Why does the statements_summary_history table retain historical records for too long?

Note:
This topic has been translated from a Chinese forum by GPT and might contain errors.

Original topic: 为什么statements_summary_history表会保留过长的历史记录

| username: zzw6776

[TiDB Usage Environment] Production Environment
[TiDB Version] v6.5

According to the documentation, this table should only retain 12 hours of data when all values are kept at their default settings. The console display should also only retain 12 hours.

However, the actual data in the table can be traced back to March.

Is this a bug or is the documentation unclear?

| username: tidb菜鸟一只 | Original post link

How many records are there in this table?

| username: zzw6776 | Original post link

More than 4 weeks, the data from March has continued until now.

| username: zhanggame1 | Original post link

The documentation says, “To ensure the timeliness of monitoring metrics, the data in statements_summary is regularly cleared and only shows aggregated results from a recent period. The clearing interval is set by the system variable tidb_stmt_summary_refresh_interval. If a query is made right after the clearing, the displayed data might be minimal.”

It doesn’t mention clearing statements_summary_history. Since it’s called history, it should retain a longer historical record.

| username: zzw6776 | Original post link

Read the entire document.
After the above configuration takes effect, statements_summary will be cleared every 30 minutes, so statements_summary_history saves the history of the last 12 hours. statements_summary_evicted saves the records of the last 24 time periods where eviction occurred; statements_summary_evicted uses 30 minutes as a recording cycle, with a table capacity of 24 time periods.

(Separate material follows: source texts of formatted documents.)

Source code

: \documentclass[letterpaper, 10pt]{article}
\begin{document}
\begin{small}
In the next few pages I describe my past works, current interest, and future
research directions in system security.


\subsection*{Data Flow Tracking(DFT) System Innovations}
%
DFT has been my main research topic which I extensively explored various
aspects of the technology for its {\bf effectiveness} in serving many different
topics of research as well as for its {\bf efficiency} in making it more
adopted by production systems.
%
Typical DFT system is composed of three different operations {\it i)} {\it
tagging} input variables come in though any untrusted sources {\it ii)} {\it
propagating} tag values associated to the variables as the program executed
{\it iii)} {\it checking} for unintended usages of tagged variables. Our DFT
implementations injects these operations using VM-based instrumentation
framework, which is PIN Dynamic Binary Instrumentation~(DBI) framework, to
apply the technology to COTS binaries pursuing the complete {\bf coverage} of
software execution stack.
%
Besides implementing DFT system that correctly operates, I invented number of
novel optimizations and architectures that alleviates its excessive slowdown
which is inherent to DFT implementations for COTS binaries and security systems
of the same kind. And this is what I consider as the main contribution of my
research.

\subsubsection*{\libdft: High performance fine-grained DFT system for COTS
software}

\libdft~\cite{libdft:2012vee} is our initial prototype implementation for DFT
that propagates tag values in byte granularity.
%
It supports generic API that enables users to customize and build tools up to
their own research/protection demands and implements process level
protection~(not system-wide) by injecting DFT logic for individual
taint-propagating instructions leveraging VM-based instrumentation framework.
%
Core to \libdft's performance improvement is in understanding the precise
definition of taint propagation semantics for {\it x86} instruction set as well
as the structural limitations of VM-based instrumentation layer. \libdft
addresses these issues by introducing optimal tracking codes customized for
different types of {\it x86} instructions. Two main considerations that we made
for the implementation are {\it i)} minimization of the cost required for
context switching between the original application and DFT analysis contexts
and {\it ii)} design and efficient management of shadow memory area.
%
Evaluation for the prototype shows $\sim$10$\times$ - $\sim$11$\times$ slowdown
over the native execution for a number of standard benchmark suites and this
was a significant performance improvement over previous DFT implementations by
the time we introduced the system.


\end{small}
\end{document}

| username: tidb菜鸟一只 | Original post link

SHOW GLOBAL VARIABLES LIKE ‘%tidb_stmt%’;
Take a look at these parameters. My understanding is that only when the value exceeds tidb_stmt_summary_max_stmt_count will it be deleted based on time.

| username: zhanggame1 | Original post link

I was mistaken, but I checked two TiDB clusters, and the data in this table has been there for many days, definitely not deleted after 12 hours.

| username: zzw6776 | Original post link

Yes, it’s the same in both of my environments. It seems that there are very few records saved beyond 12 hours, only a few dozen. However, within the 12-hour time frame, there are hundreds of records.

I guess either the documentation is wrong, or there’s a bug.

| username: zhanggame1 | Original post link

The default value of tidb_stmt_summary_max_stmt_count is 3000.

I have 4890 entries here.

| username: 小王同学Plus | Original post link

This should be a case of the documentation not being clear.

If there is no load for a long period of time, there might be data from a long time ago. The accurate description should be that for each type of SQL statement, data from the most recent 24 time windows (each window is half an hour by default) is saved. However, if a certain SQL statement appeared half a month ago and hasn’t appeared much since, and the total number of SQL statements in the cluster does not exceed tidb_stmt_summary_max_stmt_count (default is 3000), then data from half a month ago can still be found.

If convenient, you can suggest a modification to the official documentation~

| username: redgame | Original post link

Change tidb_stmt_summary_max_stmt_count

| username: system | Original post link

This topic was automatically closed 60 days after the last reply. New replies are no longer allowed.